The question is how much and the shutdown made the answer more difficult.
Steven Blitz, chief U.S. economist at TS Lombard said the economy appeared to be slowing down, noting reports from Macy’s, Nordstrom and other retailers talking of a weak December, and he expected the shutdown to hurt first quarter growth.
“Some of it will come back in the second quarter, but there will be some industries that will see lasting damage such as restaurant operators,” he told Reuters.
These would include chains like McDonald’s Corp, Chipotle Mexican Grill and Starbucks Corp, which analysts said will be unable to make up for lost sales to government workers during a shutdown.
The companies did not immediately respond to a request for comment.
Brian Cantor, managing director of Alvarez & Marsal’s retail performance improvement group, said grocery chains, including Walmart Inc and Kroger, could feel the pinch of weaker discretionary spending. While food staples sales will hold up, typical add-on purchases like batteries, chips, magazines or chocolates will suffer, hurting profit margins.
Kroger CEO Rodney McMullen expressed this concern last week at a retail trade show. “From a customer standpoint ... they feel incredibly good about the economy, but very nervous about where are things headed,” he said.
Walmart declined comment.
Small, independent retailers, which often serve low-income communities, may also suffer.

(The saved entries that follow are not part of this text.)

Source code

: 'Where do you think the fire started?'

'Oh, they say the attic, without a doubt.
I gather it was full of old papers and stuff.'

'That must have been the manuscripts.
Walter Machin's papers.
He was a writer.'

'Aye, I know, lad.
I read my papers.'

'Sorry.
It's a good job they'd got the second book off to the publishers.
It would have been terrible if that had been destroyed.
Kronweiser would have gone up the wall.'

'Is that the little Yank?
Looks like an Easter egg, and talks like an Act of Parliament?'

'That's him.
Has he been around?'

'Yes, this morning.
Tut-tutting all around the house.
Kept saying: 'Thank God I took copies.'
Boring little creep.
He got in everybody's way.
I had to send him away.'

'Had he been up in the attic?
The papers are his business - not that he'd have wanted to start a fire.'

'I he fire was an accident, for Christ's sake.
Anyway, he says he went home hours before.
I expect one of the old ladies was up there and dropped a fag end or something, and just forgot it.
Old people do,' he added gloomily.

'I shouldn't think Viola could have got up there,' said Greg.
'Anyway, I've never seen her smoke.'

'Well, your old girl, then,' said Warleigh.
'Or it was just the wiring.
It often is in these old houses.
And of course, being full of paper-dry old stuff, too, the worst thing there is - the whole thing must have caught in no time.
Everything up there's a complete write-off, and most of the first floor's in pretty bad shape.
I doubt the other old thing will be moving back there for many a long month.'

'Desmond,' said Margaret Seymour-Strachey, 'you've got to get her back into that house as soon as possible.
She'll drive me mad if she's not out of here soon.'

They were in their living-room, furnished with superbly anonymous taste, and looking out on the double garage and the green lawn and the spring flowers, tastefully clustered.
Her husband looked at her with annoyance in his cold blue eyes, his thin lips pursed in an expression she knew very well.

While the administration has assured funding through February for government transfer payments for the Supplemental Nutrition Assistance Program (SNAP), which provides food assistance to 19 million low income households, the shutdown has impaired granting new licenses and renewals.
Peter Larkin, President and Chief Executive of the National Grocers Association, sent a letter to Congress on Jan. 10, saying the shutdown prevents many independent retailers from acquiring SNAP licenses for their newly opened stores, and that more than 2,500 retailers have experienced a lapse or inability to reauthorize their license.
“The inability to acquire new SNAP licenses for newly-opened or purchased stores could have significant negative impacts to local economies,” Larkin said.